Narcotraficantes e Narcotraficados

A guerra da polícia com os narcotraficantes, como se vê todo dia nos jornais, obriga a algumas reflexões. Apesar de estar muito mais bem municiada a vitória não se define a favor da polícia. E ainda tem o problema das balas perdidas. Os narcotraficantes estão estrategicamente mais bem posicionados – isso logo se vê – no alto dos morros. Mas a definição geográfica desta supremacia não resume a questão. Talvez, tenha muito mais a ver com a supremacia social dos narcotraficados, dos que compram e consomem as drogas. O uso de drogas é um fenômeno universal, milenar e aparentemente inextinguível. A toxicomania, no entanto, não é uma decorrência direta da riqueza de que se é possuidor. Há pessoas ricas que não são drogaditas. Por outro lado, nem todas as drogas produzem exatamente os mesmos efeitos. Há entre os consumidores uma certa seletividade. Mas há também uma certa unanimidade de resultados com diferentes drogas, sejam elas de absorção oral, nasal ou parenteral. Todas as drogas- e aqui se inclue o álcool, em todas as suas apresentações- geram invariavelmente um sentimento de bem estar e um aumento das fantasias onipotentes.Ao se sentir “poderoso” o drogadito se permite a satisfação de todos os desejos, bem como a realização de todos os prazeres ao seu alcance, sem o cerceamento interno das proibições morais.É uma vitória sobre o super-ego, à qual se quer sempre retornar.

::::::::::

Enunciado 1: No texto sobre narcotraficantes e narcotraficados, onde os narcotraficantes estão posicionados?
Enunciado 2: Continue o texto sobre narcotraficantes e narcotraficados a partir da última frase.

::::::::::

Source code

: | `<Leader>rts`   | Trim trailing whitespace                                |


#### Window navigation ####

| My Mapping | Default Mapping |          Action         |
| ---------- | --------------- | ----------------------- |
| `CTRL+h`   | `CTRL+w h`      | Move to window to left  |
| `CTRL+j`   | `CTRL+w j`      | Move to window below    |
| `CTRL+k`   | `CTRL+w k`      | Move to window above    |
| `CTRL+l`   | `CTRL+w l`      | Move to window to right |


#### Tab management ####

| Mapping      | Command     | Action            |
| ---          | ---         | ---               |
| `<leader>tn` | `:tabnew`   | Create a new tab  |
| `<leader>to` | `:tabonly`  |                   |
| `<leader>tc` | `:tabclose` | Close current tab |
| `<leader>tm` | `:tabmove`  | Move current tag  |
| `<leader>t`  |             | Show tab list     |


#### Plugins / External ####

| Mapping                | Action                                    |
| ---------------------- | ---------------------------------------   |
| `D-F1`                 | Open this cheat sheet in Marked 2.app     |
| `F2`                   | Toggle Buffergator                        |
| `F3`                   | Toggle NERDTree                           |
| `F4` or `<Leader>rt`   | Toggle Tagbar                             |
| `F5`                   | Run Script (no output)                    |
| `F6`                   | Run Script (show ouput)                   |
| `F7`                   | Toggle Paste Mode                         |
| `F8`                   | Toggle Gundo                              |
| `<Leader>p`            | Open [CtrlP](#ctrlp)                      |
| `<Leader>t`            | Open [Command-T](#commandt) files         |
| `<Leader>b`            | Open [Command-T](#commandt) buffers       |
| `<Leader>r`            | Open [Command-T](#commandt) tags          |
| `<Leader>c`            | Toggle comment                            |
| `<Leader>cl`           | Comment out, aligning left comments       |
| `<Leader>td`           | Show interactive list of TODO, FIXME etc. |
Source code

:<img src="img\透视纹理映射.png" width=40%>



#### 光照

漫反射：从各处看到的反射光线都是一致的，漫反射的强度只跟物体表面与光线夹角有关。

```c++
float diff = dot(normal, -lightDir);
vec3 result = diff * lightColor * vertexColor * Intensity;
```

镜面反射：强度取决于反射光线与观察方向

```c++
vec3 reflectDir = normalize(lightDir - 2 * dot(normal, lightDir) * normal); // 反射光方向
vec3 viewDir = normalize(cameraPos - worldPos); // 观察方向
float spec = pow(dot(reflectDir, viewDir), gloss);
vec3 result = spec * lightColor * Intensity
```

::::::::::

Resposta escrita 1: No alto dos morros.

Resposta escrita 2:
Aos narcotraficados, viciados na realização de saborear o néctar e o manjar dos deuses, corresponde a realização onipotente do poder sem limites, que os narcotraficantes perseguem quando se atribuem o direito de matar quem não os remunera de imediato, ou quer proibí-los de vender sua droga. A drogadição e a narcotraficância não são meros vícios. São uma “concepção de mundo” que não aceita a fragilidade e o desamparo da condição humana. Não dá para esperar pela realização post-mortem das promessas religiosas e nem para acreditar nas ideologias políticas , que também prometem um mundo paradisíaco para mais tarde. Não dá para esperar tanto. Tem que ser aqui e agora: é na base do “fui”.